Il y a quelques jours, avant même que le gouvernement n’ait arrêté sa décision, M. Bourbonnais, sentant probablement que l’on favoriserait un candidat de l’interne, avait d’ailleurs transmis une lettre à François Legault pour faire savoir qu’il se désistait.

Avant de devenir premier ministre, François Legault n’a jamais caché qu’il souhaitait voir la Caisse jouer un rôle plus proactif dans la croissance des entreprises québécoises. Il avait même promis, durant la campagne électorale de 2012, qu’il aurait une conversation musclée avec Michael Sabia s’il était élu. L’influence des décideurs politiques sur les décisions touchant le bas de laine des Québécois est source de débat depuis des décennies.

La politique « ne l’angoisse pas »

Dans une entrevue accordée à La Presse en mai dernier, M. Émond avait laissé tomber que « l’aspect politique de [sa] fonction ne [l’]angoisse pas ».

Il affirmait alors aussi que « la protection des sièges sociaux, ça se fait au quotidien, pas seulement de façon défensive quand survient une transaction. Quand on appuie les entreprises québécoises dans leur quête d’expansion, dans leur modernisation, dans la gestion de leurs ressources, on travaille pour la sauvegarde des sièges sociaux, mais de façon offensive », une attitude qui a dû plaire à François Legault.

Diplômé de HEC Montréal, Charles Émond a fait son entrée à la Caisse comme responsable des placements privés au Québec en février 2019. En novembre dernier, on lui a confié en plus l’ensemble de la planification de la CDPQ, toute la mise en œuvre de la stratégie de la Caisse au Québec et à travers le monde. À ses responsabilités d’origine se sont ajoutées celles de Stéphane Etroy qui, depuis Londres, occupait le poste de premier vice-président et chef des placements privés de la Caisse à travers le monde.
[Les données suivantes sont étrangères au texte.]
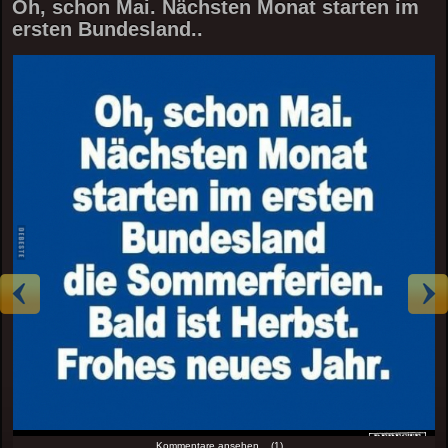
Oh, schon Mai. Nächsten Monat starten im
ersten Bundesland..
Kommentare ansehen... (1)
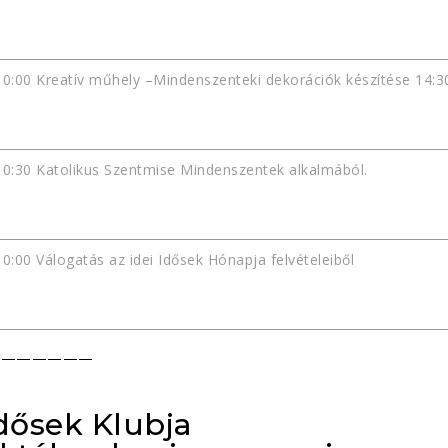
10:00 Kreatív műhely –Mindenszenteki dekorációk készítése 14:30 
10:30 Katolikus Szentmise Mindenszentek alkalmából.
10:00 Válogatás az idei Idősek Hónapja felvételeiből
———————
Idősek Klubja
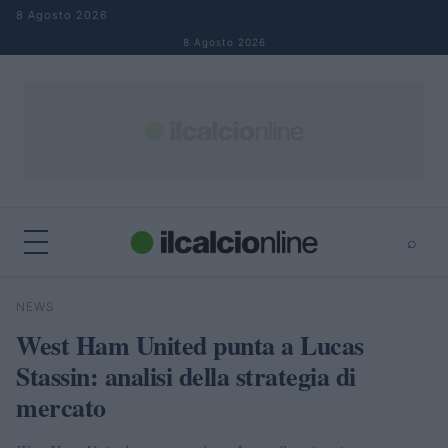
Salta al contenuto
8 Agosto 2026
8 Agosto 2026
⌕
×
⌕
NEWS
Cerca
West Ham United punta a Lucas
Stassin: analisi della strategia di
mercato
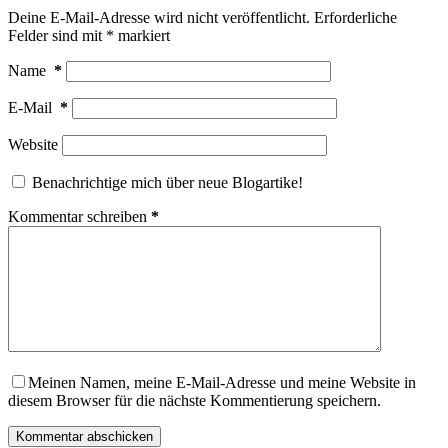
Deine E-Mail-Adresse wird nicht veröffentlicht.
Erforderliche
Felder sind mit
*
markiert
Name
*
E-Mail
*
Website
Benachrichtige mich über neue Blogartike!
Kommentar schreiben
*
Meinen Namen, meine E-Mail-Adresse und meine Website in
diesem Browser für die nächste Kommentierung speichern.
Kommentar abschicken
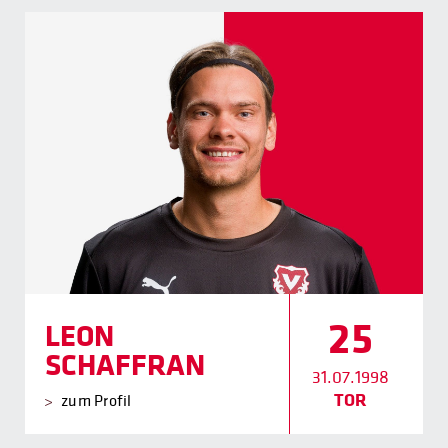
25
LEON
SCHAFFRAN
31.07.1998
TOR
zum Profil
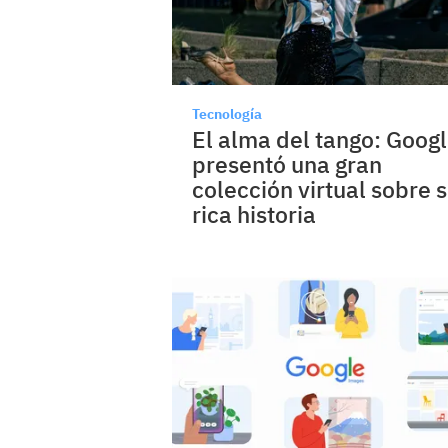
Tecnología
El alma del tango: Goog
presentó una gran
colección virtual sobre 
rica historia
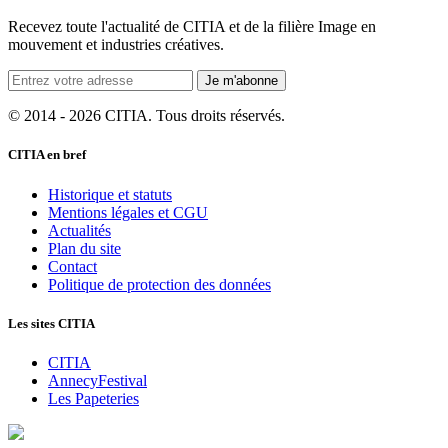
Recevez toute l'actualité de CITIA et de la filière Image en
mouvement et industries créatives.
Je m'abonne
© 2014 - 2026 CITIA. Tous droits réservés.
CITIA en bref
Historique et statuts
Mentions légales et CGU
Actualités
Plan du site
Contact
Politique de protection des données
Les sites CITIA
CITIA
AnnecyFestival
Les Papeteries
Avant de passer à la Caisse, M. Émond avait travaillé pendant 18 ans à la Banque Scotia. Il a notamment occupé chez Scotia Capitaux le poste de chef mondial de la banque d’affaires et des marchés de capitaux. Il dirigeait les activités d’investissements à travers le monde et a permis à l’institution de prendre pied en Amérique du Sud, comme un acteur important en fusions et acquisitions d’entreprises.

Détenteur des titres de CPA et d’Expert en évaluation d’entreprises (EEE), il a fait ses classes chez Raymond Chabot et Price Waterhouse avant de se joindre à la Scotia.

Il siège aux conseils d’administration de Bombardier Transport et de l’Orchestre symphonique de Montréal (OSM). Avant d’entrer à la Caisse, il présidait le conseil de Jarislowsky Fraser, grande firme de gestion d’actifs. Il avait joué un rôle important dans l’acquisition de Jarislowsky par la Scotia, il y a deux ans.